Una fondazione per la RAI

Anche i pubblicitari chiedono che la RAI sia cambiata, e anche con un canale senza pubblicità

Lorenzo Sassoli De Bianchi, presidente dell’UPA (Unione Pubblicitari Associati), ha scritto una lettera al Corriere della Sera intervenendo sul dibattito sulla riforma della RAI. La cosa degna di nota, oltre a un generale buon senso delle proposte, è che emerge che anche ai pubblicitari la RAI appaia oggi “indifendibile”, fino al punto da chiedere un canale senza pubblicità.

Caro direttore, quando la Rai diventa indifendibile anche agli occhi di chi investe centinaia di milioni di euro in pubblicità, quello è il momento in cui è inutile continuare ad attaccarla. E cominciare a lavorare a una sua nuova architettura. Abbiamo deciso di intervenire nel dibattito sulla Rai con un’articolata proposta sul futuro della maggiore industria culturale italiana, il luogo in cui si è specchiata la nostra vita pubblica e privata, il grande collante culturale che ci ha dato una lingua e unito il Paese, producendo uno straordinario giacimento di contenuti e di memoria nazionale.

L’insieme degli investimenti dei nostri associati sui canali Rai costituisce all’incirca la metà del fatturato della stessa Rai. Rappresentiamo responsabilmente il principale elemento di mercato nel sistema dei media e riteniamo che il progresso del Paese debba coinvolgere anche una Rai in cui le logiche commerciali non soffochino le ambizioni di crescita civile connaturate nel ruolo di una tv pubblica.

Abbiamo commissionato una ricerca fra gli esperti del mondo della comunicazione, per capire le ragioni della lunga crisi dell’emittente pubblica e quali siano le sue prospettive, seguendo il metodo virtuoso della Bbc che partì da una ricerca per risolvere la sua profonda crisi.
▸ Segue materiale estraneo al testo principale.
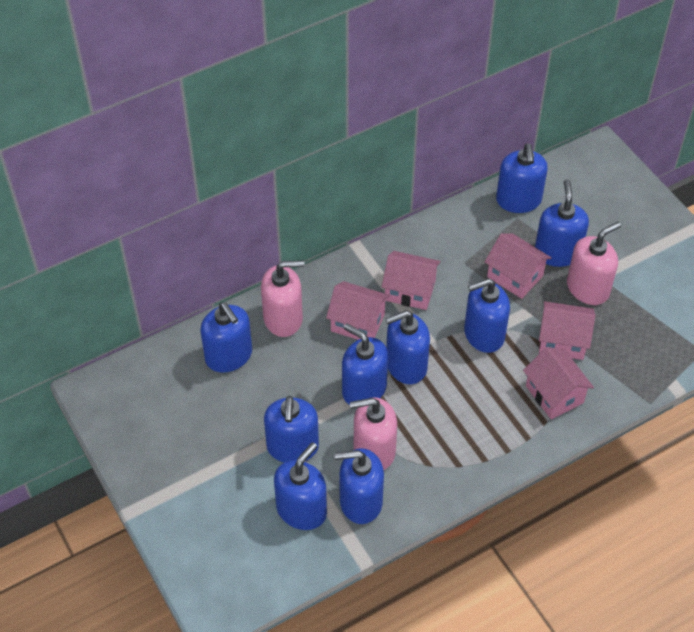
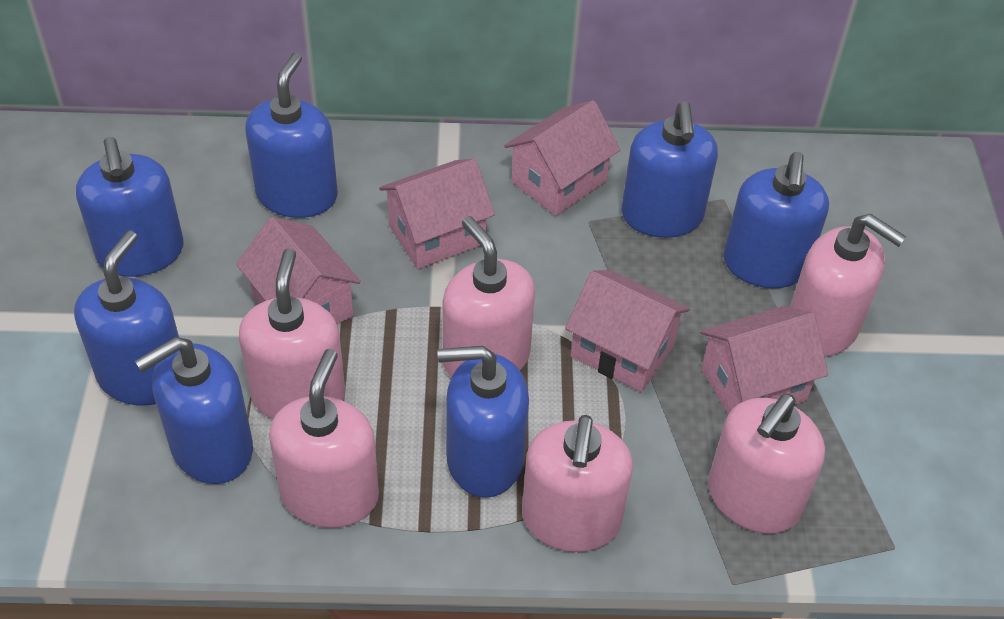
blue soap dispenser: [200,302,252,373] [264,396,319,463] [274,442,327,530] [335,448,384,524] [342,323,388,405] [385,310,430,384] [464,278,510,353] [496,143,548,213] [535,179,589,267] = 9 -> [74,230,179,406] [76,137,184,277] [135,337,253,484] [245,52,338,218] [437,346,529,498] [621,101,718,238] [724,152,829,288] = 7
pink soap dispenser: [261,260,304,337] [350,398,397,470] [567,222,621,305] = 3 -> [239,248,345,419] [269,349,379,528] [442,216,535,377] [522,415,633,552] [708,394,825,534] [789,214,906,357] = 6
Le valutazioni emerse sono molto critiche, anche se non sono mancati giudizi positivi e indicazioni di punti di forza condivisibili.

La vera sorpresa è stata l’indicazione prevalente sul futuro assetto societario: «La Rai deve restare pubblica». Secondo la quasi totalità degli intervistati infatti la Rai dovrebbe essere gestita con criteri di maggiore efficienza, ma il servizio televisivo pubblico resta una garanzia democratica e un veicolo attivo di pluralismo.